Today’s students are more connected with social issues than the previous generation. Here’s how local teachers are making that happen
You can’t scroll through your Facebook or Twitter feed, read a magazine or newspaper, or watch the news without being challenged by a social issue or issues. From community to national or international in scope, they deal with a struggle that people face. Cheryl Ward, principal of Heritage Academy in Ottawa understands.
“The majority of our students have dyslexia or specific language disorders,” says Ward, “so, for some students, it’s not only a struggle to read, write, or spell, but many find it challenging to read facial expressions or social cues. And now with everyone wearing masks, it makes it even more difficult.”
That has not held back the students at Heritage Academy when it comes to participating in social awareness issues. “Our students understand that they have the power to make positive changes in their community and abroad,” says Ward. “They understand the meaning behind Pink (anti-bullying) and Orange (recognition of the impact of residential schooling on the Indigenous community) Shirt Day, Bullying and Learning Disabilities Awareness Day and that it’s about a struggle.
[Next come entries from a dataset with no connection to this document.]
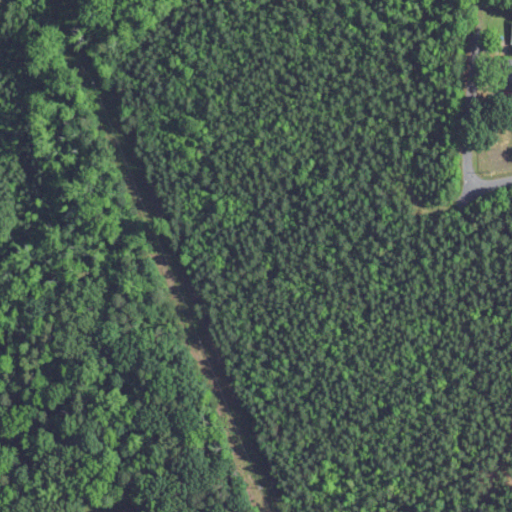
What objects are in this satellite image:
road: (471, 119)
building: (125, 511)
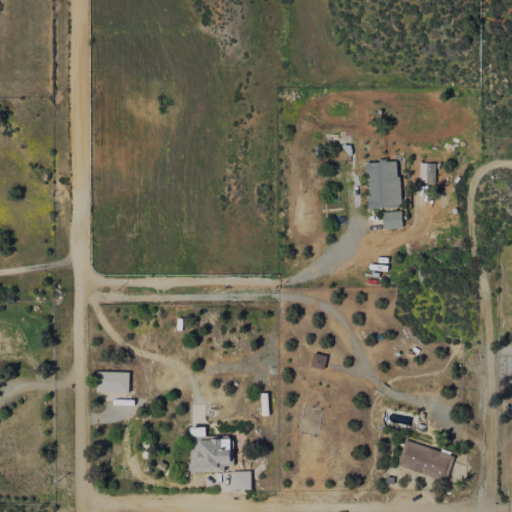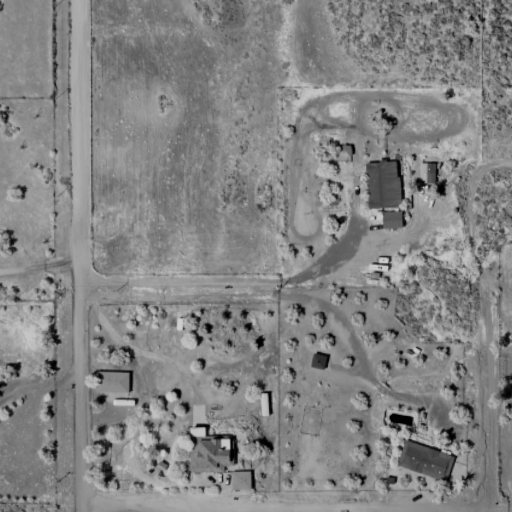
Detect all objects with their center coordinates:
building: (429, 172)
building: (382, 184)
building: (391, 219)
road: (77, 256)
road: (38, 264)
road: (217, 279)
road: (281, 296)
road: (482, 317)
building: (317, 361)
building: (112, 381)
road: (36, 383)
building: (208, 451)
building: (425, 460)
building: (240, 480)
road: (282, 501)
road: (498, 505)
road: (485, 509)
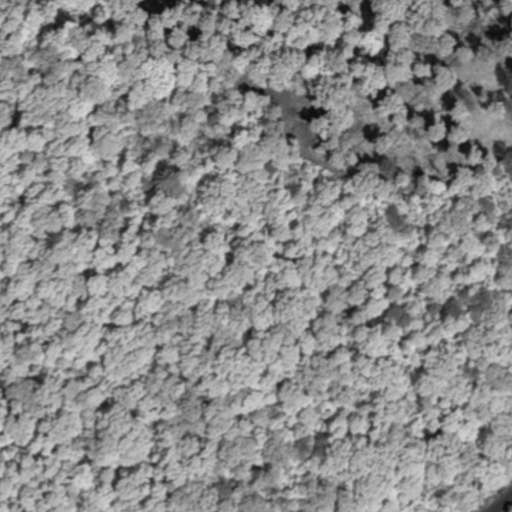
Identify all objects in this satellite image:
railway: (504, 504)
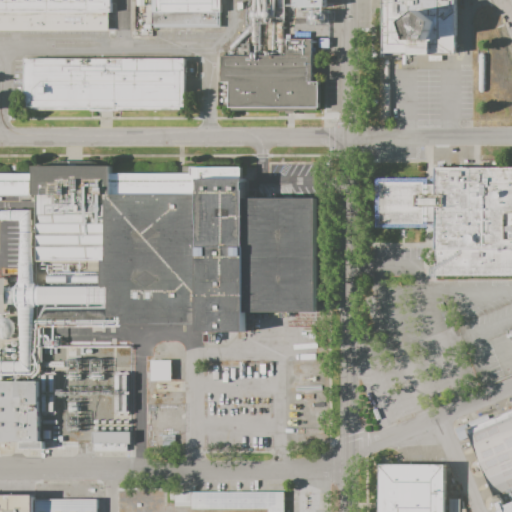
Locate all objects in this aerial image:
building: (310, 5)
building: (185, 13)
building: (54, 15)
building: (187, 15)
building: (55, 16)
road: (122, 24)
building: (417, 27)
building: (417, 27)
road: (105, 48)
building: (270, 63)
building: (273, 80)
building: (103, 83)
building: (105, 85)
road: (256, 139)
building: (18, 186)
building: (220, 206)
building: (459, 212)
building: (455, 216)
building: (155, 244)
building: (176, 249)
road: (351, 255)
building: (22, 291)
building: (511, 331)
road: (164, 333)
building: (502, 346)
building: (159, 370)
building: (20, 413)
building: (19, 415)
road: (258, 424)
building: (110, 441)
building: (496, 450)
building: (495, 452)
road: (264, 471)
road: (463, 474)
building: (413, 482)
building: (411, 488)
road: (112, 491)
building: (51, 498)
building: (230, 500)
building: (44, 504)
building: (213, 506)
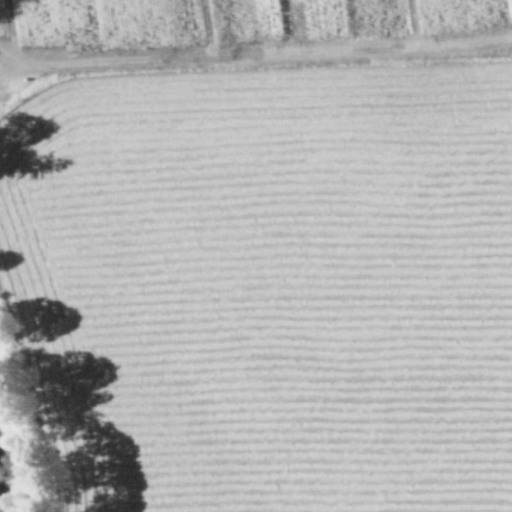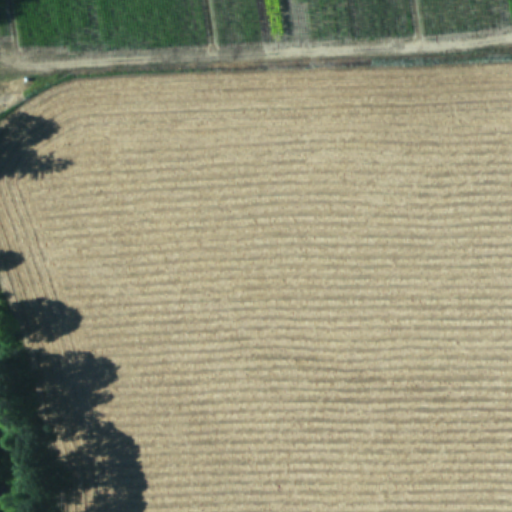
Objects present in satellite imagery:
crop: (264, 248)
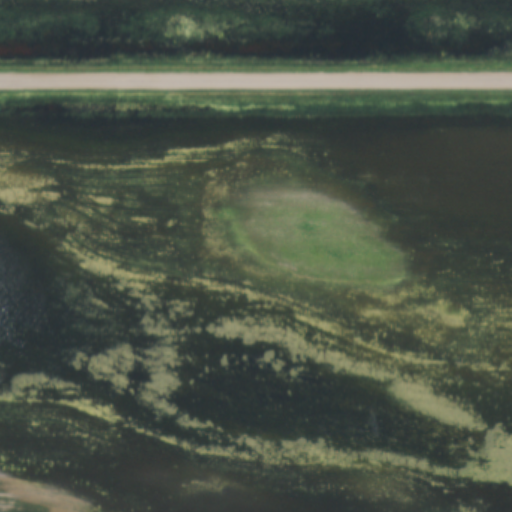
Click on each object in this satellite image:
road: (255, 83)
They’ve struggled, so they take real pride in the fact that they are helping others.” Ward says that many Heritage Academy graduates have gone into the caring professions. “We focus on the elements of social, emotional and academic well-being and show our students how to understand their values,” says Ward. “They get the fact that issues are important and our involvement with community social issues has fostered that positive behaviour and willingness to help others.”
For Gareth Reid, director of Turnbull School, it’s all about participating in the community. “One of our primary social causes has been the United Way,” says Reid. “We’ve been involved for many years and focus on social issues like youth homelessness and school breakfast programs. Our emphasis has often been on children and programs for children.” For a small school, they’ve made a big impact. “We hit the $1M-raised mark for the United Way, The Ottawa Hospital and Help Lesotho, in April of 2016,” says Reid. He also emphasizes that it’s not just about the money raised, but the educational component and raising of awareness as well. “We want our students to understand how they can help,” says Reid. “And our international campaign—Help Lesotho—really brings that home for the students.” The campaign raises money for AIDS-ravaged Lesotho, Africa during December. “We’ve raised money to supply Lesotho students with backpacks filled with oral hygiene items or socks and underwear,” says Reid. “That makes our students feel good about making a difference. But they also understand the value of closer-to-home issues like environmental initiatives, or Pink and Orange Shirt Day and reaching out and recognizing the needs in the community.”
“Within a year such as this one, keeping connected and ensuring students creatively remain engaged and involved is crucial,” says St-Laurent Academy principal of elementary and middle school Colleen Long. “We plan events and activities surrounding the many positive initiatives that occur throughout Ottawa, Ontario and Canada. We look at our year and facilitate monthly student and family events. To name only a few, we are very involved in the Terry Fox Run for the Cure; Orange Shirt Day; communication campaigns with Canada’s Veterans; Amnesty International Letter Writing Month; Anti- Bullying Month/Pink Shirt Day; Black History Month and Earth Day. We are able to weave both community and curriculum into all we do.”
A key focus within the St-Laurent elementary team is that of Canada’s Indigenous community and peoples. Each month, the students begin their monthly school assembly with a “territorial acknowledgement” and a theme linked to Canada’s Indigenous Cultures. An in-house team provides lessons, activities tools and visuals for each grade level to use in their classroom curriculum. “With Earth Day right around the corner, the perfect connection can be made here.” says Long. The school has also adopted the Minwaashin Lodge, an Indigenous women’s support centre, and raises funds throughout the year to help support the work they are doing in raising and educating their children under some difficult situations.
All of these efforts complement more traditional subjects, especially in these unusual times. “This year has been a vastly different experience for all schools,” says Long. “Although we are keeping very connected through technology, it just can’t replace the human touch.”